Ask HN: East bay vs SF vs Palo Alto - ashton77

So I'm moving to the bay area in July.. I'd like to live in a hacker friendly area where it'd be convenient/easy for me to network with other hackers.<p>Does it really matter? Or are there certain areas in the bay that are much more convenient for networking/startup related events than others..<p>I've been leaning towards the east bay but only because it looks like it offers the best combination of afford-ability and city living with good proximity to the city.<p>Any suggestions?
======
flignats
SF has great places like SOMA, but if you stick around Mountain View and Palo
Alto you will be in the heart of Silicon Valley. You'll find a lot of meetups
in those three places. East Bay is where I live. It also has meetups, but not
nearly as many. However, It takes me 15 minutes to get into Palo Alto and it
is a lot cheaper to live over here than in those other places. When I go to SF
I would rather take Bart in than drive. Parking can be such a huge bitch if
there is a game going on. So, I am close to Bart and it takes me 40min to get
into SF when I need to, which is a couple times a week. It's around $80 for a
monthly pass on Bart.

------
russell
Web type jobs are in SF. The Peninsula has web jobs and non-web jobs but still
cutting edge. The East Bay much less so. I would NOT recommend commuting from
Berkeley to Palo Alto. I've lived in all 3 places and much prefer the Palo
Alto area. My son OTOH prefers SF.

------
codenerdz
Id definitely focus on San Francisco & Peninsula(area between SF & Palo Alto).
Most of the jobs will be in these two areas(sorry east bay,but emphasis is on
most).

While living in San francisco is convenient, the areas with nice climate are
generally more expensive(SOMA, Portrero Hill). But youre in the middle of
startup hustle and bustle...

If you get a place in the Peninsula near a Caltrain or a Bart Station, you can
get to South of Market/Downtown in no more than 25 minutes(Baby bullet express
from San Mateo to SF).

------
keefe
I've lived in Berkeley, SOMA, Mountain View, now in san jose.

I'd recommend you live at the tail end of bart in the peninsula. Technical
networking tends to be better in sbay but the most interesting events are in
sf.
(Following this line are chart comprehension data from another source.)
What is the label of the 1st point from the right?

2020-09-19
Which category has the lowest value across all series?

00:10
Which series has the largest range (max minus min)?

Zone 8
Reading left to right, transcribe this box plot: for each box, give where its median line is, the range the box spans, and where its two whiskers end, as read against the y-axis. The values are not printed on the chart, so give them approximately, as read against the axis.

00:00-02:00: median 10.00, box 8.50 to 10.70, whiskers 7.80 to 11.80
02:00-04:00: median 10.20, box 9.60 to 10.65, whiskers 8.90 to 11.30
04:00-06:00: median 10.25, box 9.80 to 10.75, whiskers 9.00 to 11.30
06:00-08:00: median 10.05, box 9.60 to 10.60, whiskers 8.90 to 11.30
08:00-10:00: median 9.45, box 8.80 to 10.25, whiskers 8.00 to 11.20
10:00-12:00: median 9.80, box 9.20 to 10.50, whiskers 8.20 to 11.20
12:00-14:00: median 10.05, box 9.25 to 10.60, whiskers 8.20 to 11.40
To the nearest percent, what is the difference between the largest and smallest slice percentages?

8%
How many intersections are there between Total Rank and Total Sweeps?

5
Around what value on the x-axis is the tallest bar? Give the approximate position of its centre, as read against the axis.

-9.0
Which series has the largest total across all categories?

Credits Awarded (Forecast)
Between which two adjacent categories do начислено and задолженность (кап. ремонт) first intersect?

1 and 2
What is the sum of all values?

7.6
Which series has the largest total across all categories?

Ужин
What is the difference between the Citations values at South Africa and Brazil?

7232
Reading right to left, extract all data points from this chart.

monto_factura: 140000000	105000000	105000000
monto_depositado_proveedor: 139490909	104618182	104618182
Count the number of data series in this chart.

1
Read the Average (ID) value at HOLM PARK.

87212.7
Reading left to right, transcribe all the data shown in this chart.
East bay doesn't compare unless you're somehow involved with ucb.

------
drudru11
Sf is slightly more hipster than PA. More networking events are in SF. Pa has
more of a stanford feel.

Both are very strong, for starting a company.

------
mbenjaminsmith
Don't have any suggestions as I was going to ask the same thing (looking at
July as well).

------
BenSchaechter
I live within walking distance of downtown Palo Alto and really enjoy it. It's
cheaper than San Francisco in most instances and you still have a high
concentration of startup people. You can't go more than a few blocks without
seeing a YC-er.

Of course, you don't have the massive social scene of San Francisco, but
you're a quick ~30 minute CalTrain ride away.